I am trying to troubleshoot a latency issue for some of our networks,
and was wondering about this.Knowing that routing isn't always
symmetrical, is it possible for a traceroute to traverse a different
reverse path, than the path that it took to get there?
Traceroute sends UDP datagrams and receives ICMP datagrams in order to
show you what it shows you. It is possible for the ICMP datagrams to
return via a different path than the UDP datagrams took outbound (it
is also possible that they will not return).
.or will it provide a trace of the path the packet took to reach the
destination?
This is not the "or" case of the question you asked previously.
Traceroute will display the path that the UDP datagrams took to get to
the destination you specified. No information will be presented about
the return path that the ICMP datagrams took.
According to definition, is should take the same path
This is not a correct assertion.
but are there any other cases that I should be aware of?
The traceroute man page lists a few.
Stephen
Traceroute sends UDP datagrams and receives ICMP datagrams in order to
show you what it shows you. It is possible for the ICMP datagrams to
return via a different path than the UDP datagrams took outbound (it
is also possible that they will not return).
remark it is also possible for the (forward or reverse)
path to change in the middle of the measurement,
such that traceroute output would lead you
to believe a path that never existed anywhere
on the Internet (i.e., one that is not manifested
in the current physical Internet)
and you would not be able to confirm for sure
without asking the contacts for the IP links
in question how they're connected.
traceroute is a disconcertingly blunt hammer;
that we continue to use it to essentially
nail moving jello to a wall says more about us
than about anything on the Internet
(and is quite the testimony to van who thought it up
and implemented it in a few hours 20 years ago
and noone has come up with anything better since.)
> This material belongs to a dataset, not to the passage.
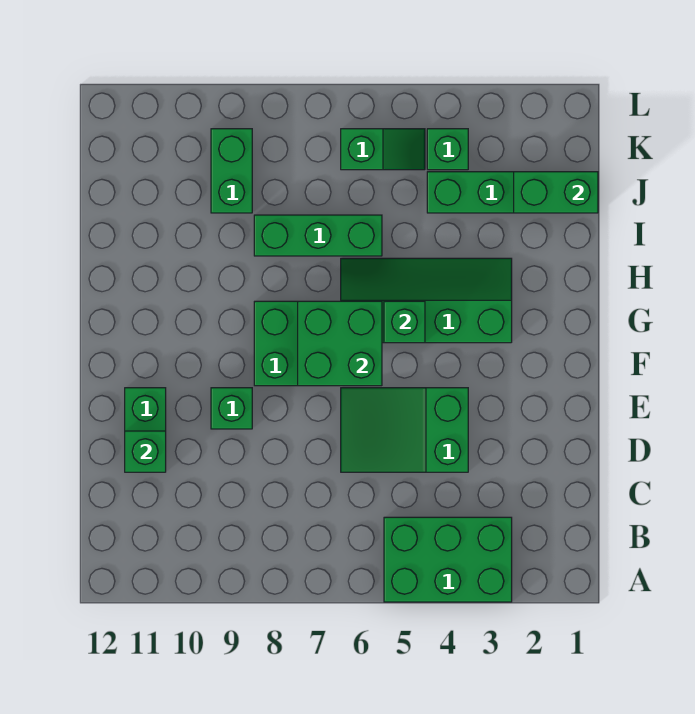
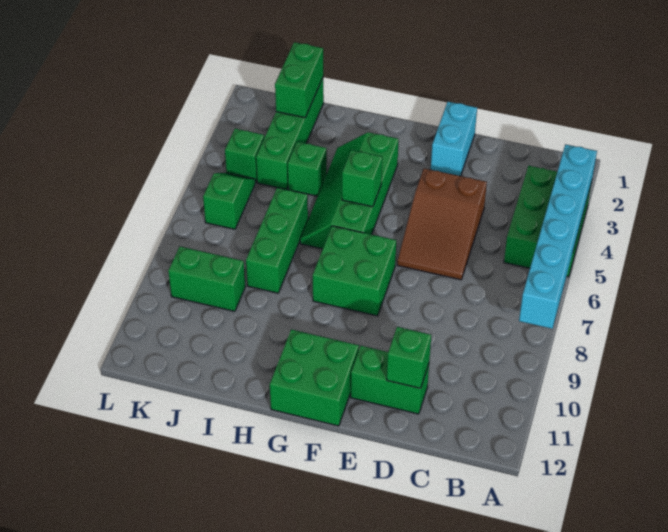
none -> cyan brick A3:A8 level 2
green slope D4:E6 level 1 top 4 -> brown slope D4:E6 level 1 top 4
none -> cyan brick E1:E2 level 1
green brick E9 level 1 -> green brick I4 level 1
green brick F6:G7 level 2 -> green brick F11:G12 level 1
(caida has a few hundred gigabytes of traceroute-like
output on disk, so it's at least auspicious for the
mass storage industry if not the jello nailing mission)
k
> .or will it provide a trace of the path the packet took to reach the
> destination?
This is not the "or" case of the question you asked previously.
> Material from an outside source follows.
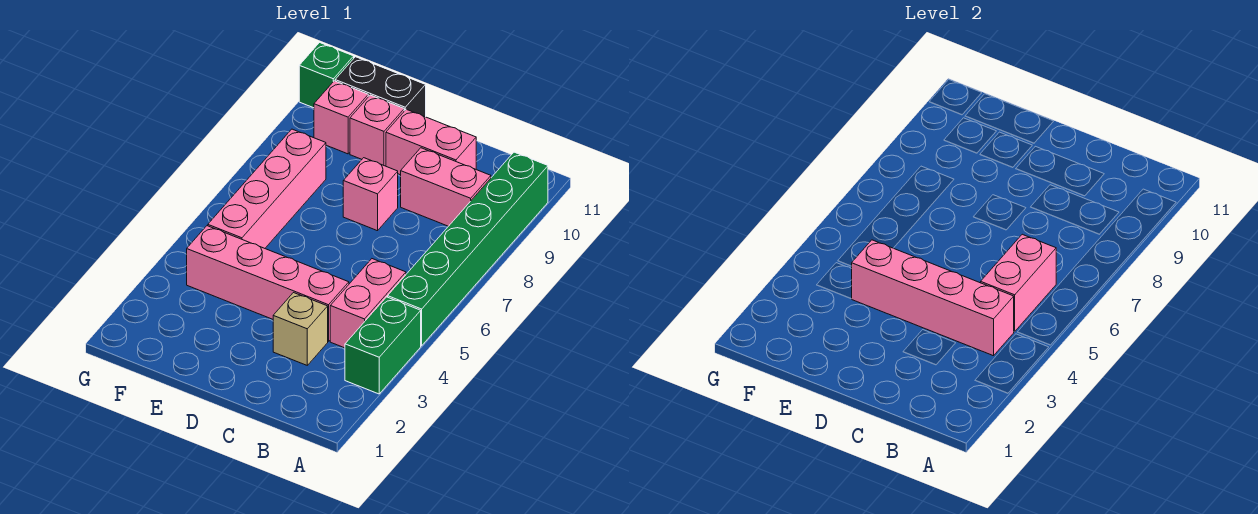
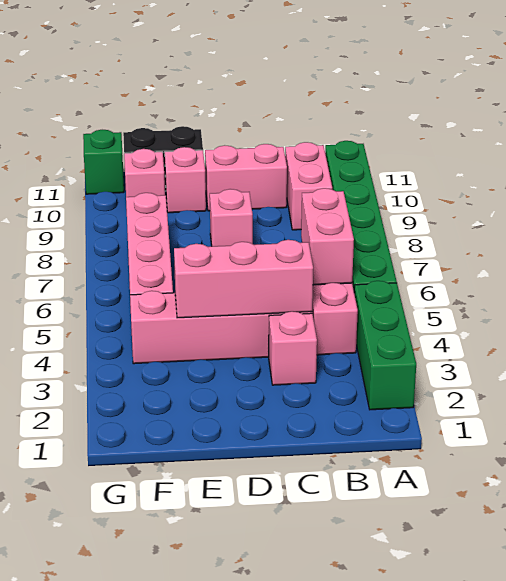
green brick A3:A4 level 1 -> green brick A2:A4 level 1
pink brick B4:E4 level 2 -> pink brick C4:E4 level 2
pink brick B9:C9 level 1 -> pink brick B9:B10 level 1
tan brick C3 level 1 -> pink brick C3 level 1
Traceroute will display the path that the UDP datagrams took to get to
the destination you specified. No information will be presented about
the return path that the ICMP datagrams took.
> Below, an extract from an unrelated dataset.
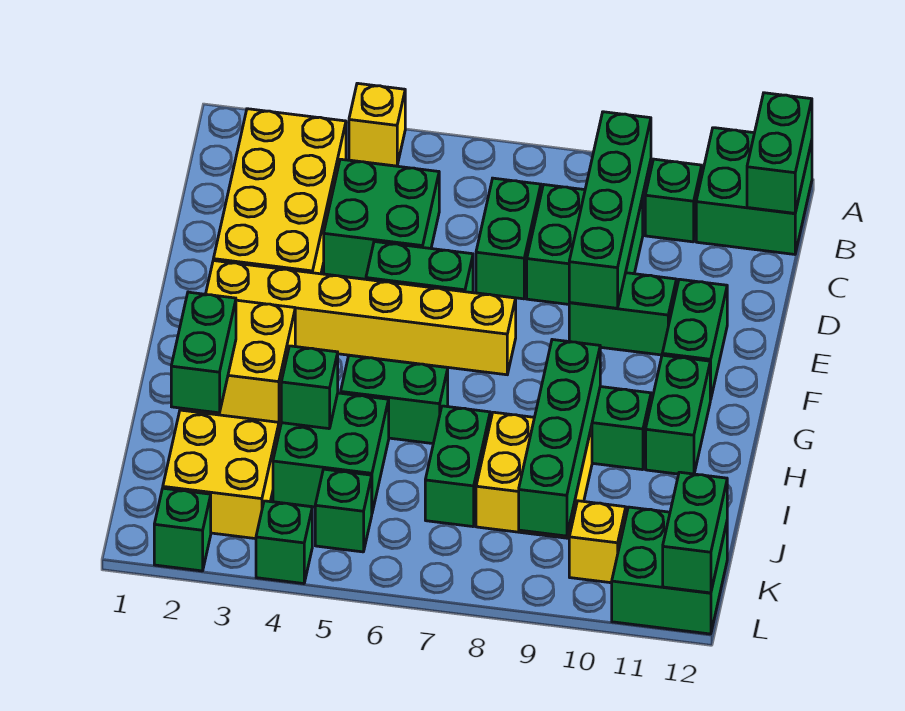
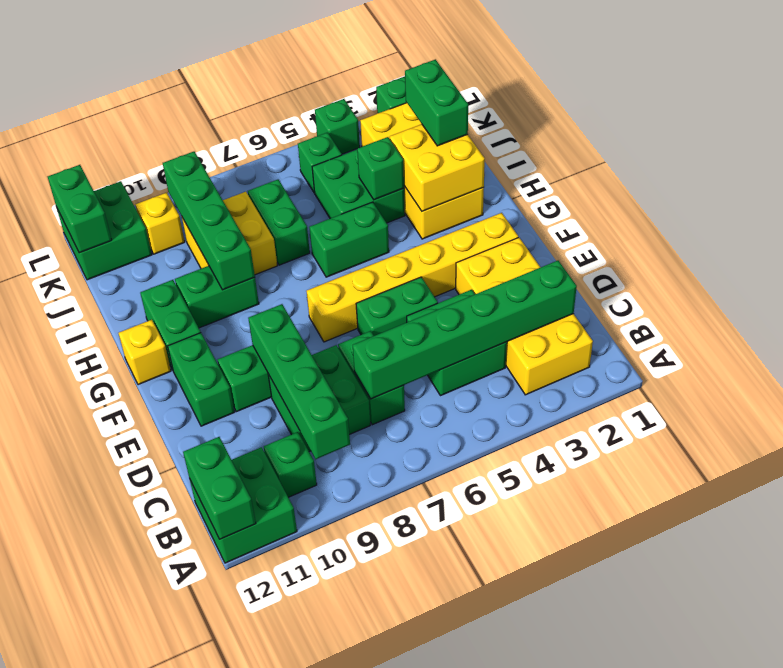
yellow brick A4 level 1 -> yellow brick G12 level 1
none -> green brick C2:C7 level 2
> According to definition, is should take the same path
This is not a correct assertion.
> but are there any other cases that I should be aware of?
The traceroute man page lists a few.
Stephen
That's true but only if you have compiled traceroute
without "--enable-schroedinger" ;-))
-- Arnold
remark it is also possible for the (forward or reverse)
path to change in the middle of the measurement,
such that traceroute output would lead you
to believe a path that never existed anywhere
on the Internet (i.e., one that is not manifested
in the current physical Internet)
and you would not be able to confirm for sure
without asking the contacts for the IP links
in question how they're connected.
Although I've only seen it as part of an April's Fool prank, it is
possible to do amazingly evil things to traceroutes, Whitehouse.Gov
going through Kremvax.Su Truth is such an elusive thing. Not
only do you need to worry about the network changing while you are
measuring it, you also need to worry about the network telling you the
truth about what happened to the packet.
traceroute is a disconcertingly blunt hammer;
that we continue to use it to essentially
nail moving jello to a wall says more about us
than about anything on the Internet
(and is quite the testimony to van who thought it up
and implemented it in a few hours 20 years ago
and noone has come up with anything better since.)
People have come up with other ways of tracing routers through a
packet network, snmptrace, ip record route, beacon packets. But
they all have limitations compared to Van Jacobson's traceroute.
A testiment to the power of traceroute is its now considered necessary
functionality for any data network, not just TCP/UDP/IP networks.
OSItraceroute, MPLStraceroute, ATMtraceroute, DECNETtraceroute, etc.